Your task
Only a slice of the listing below is wanted. Retype the lines from the one containing "neck: (612, 410)" through the one containing "right hip: (591, 443)", exactly, both ends included.

──────── Raw data ────────

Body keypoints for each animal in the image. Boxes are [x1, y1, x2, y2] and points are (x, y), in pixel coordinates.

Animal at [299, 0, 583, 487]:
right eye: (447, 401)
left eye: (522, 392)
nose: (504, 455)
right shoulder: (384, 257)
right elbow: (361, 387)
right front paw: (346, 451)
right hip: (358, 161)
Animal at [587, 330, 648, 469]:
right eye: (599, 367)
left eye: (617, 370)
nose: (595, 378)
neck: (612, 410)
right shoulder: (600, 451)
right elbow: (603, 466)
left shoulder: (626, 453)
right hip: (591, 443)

────────
──────── Raw data ────────

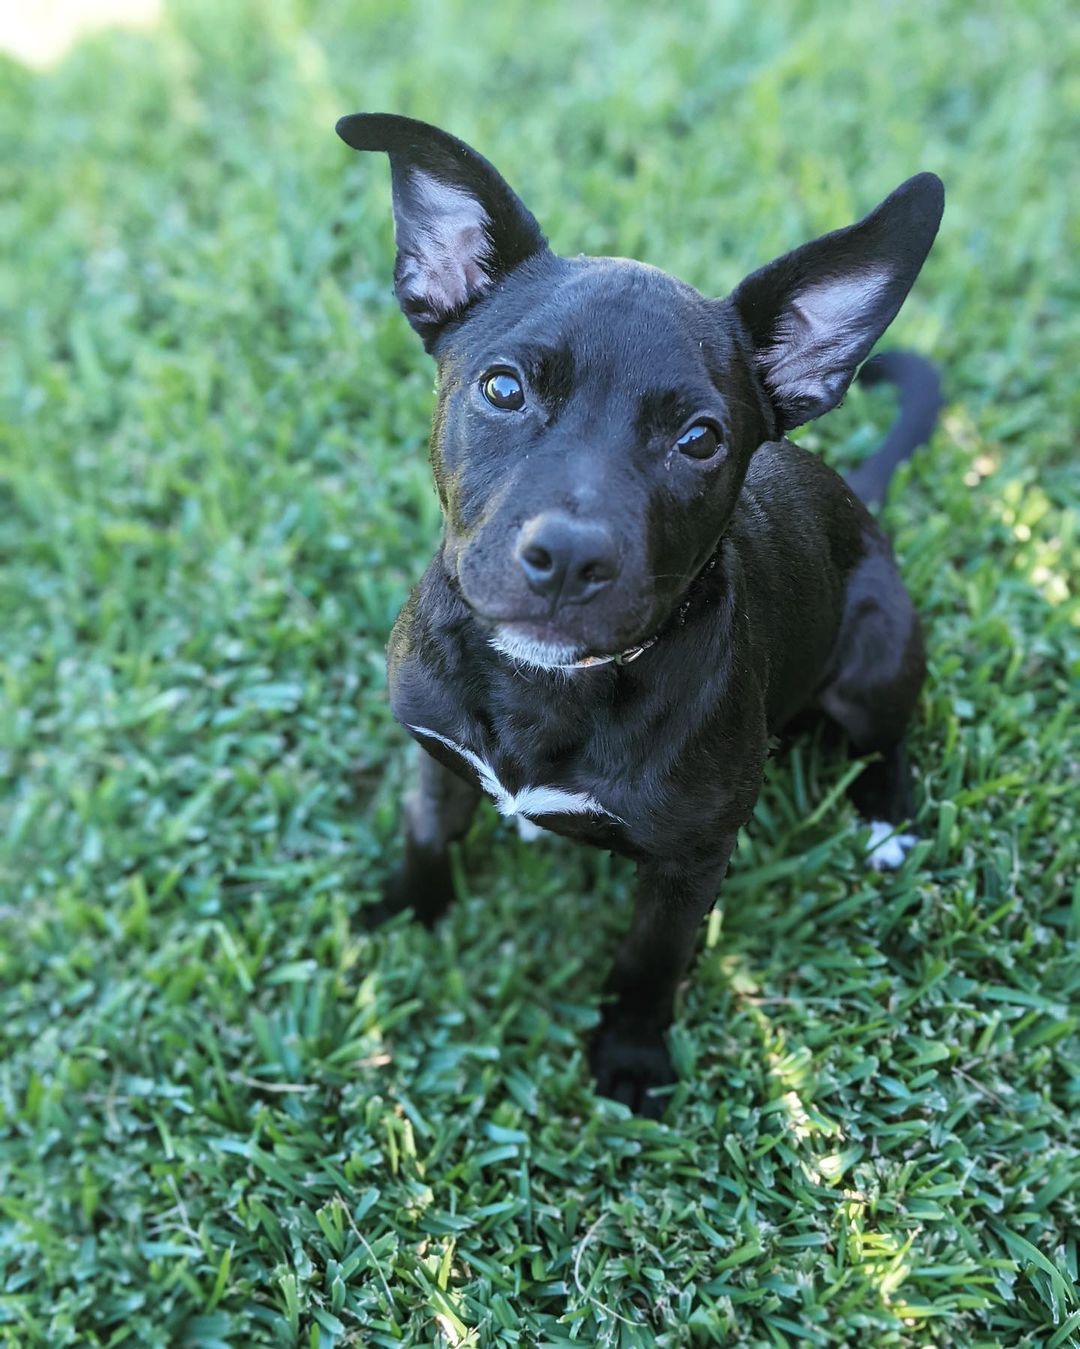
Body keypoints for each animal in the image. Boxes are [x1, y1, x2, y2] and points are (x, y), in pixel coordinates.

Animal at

────────
──────── Raw data ────────

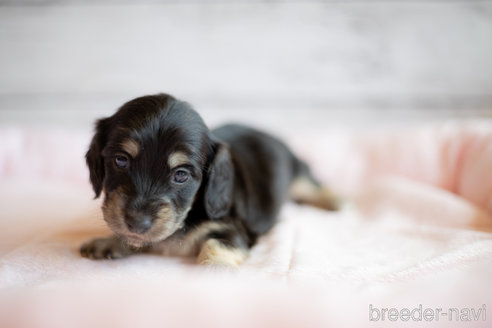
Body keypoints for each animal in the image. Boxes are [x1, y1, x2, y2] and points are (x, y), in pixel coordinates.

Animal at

────────

Final answer
neck: (612, 410)
right shoulder: (600, 451)
right elbow: (603, 466)
left shoulder: (626, 453)
right hip: (591, 443)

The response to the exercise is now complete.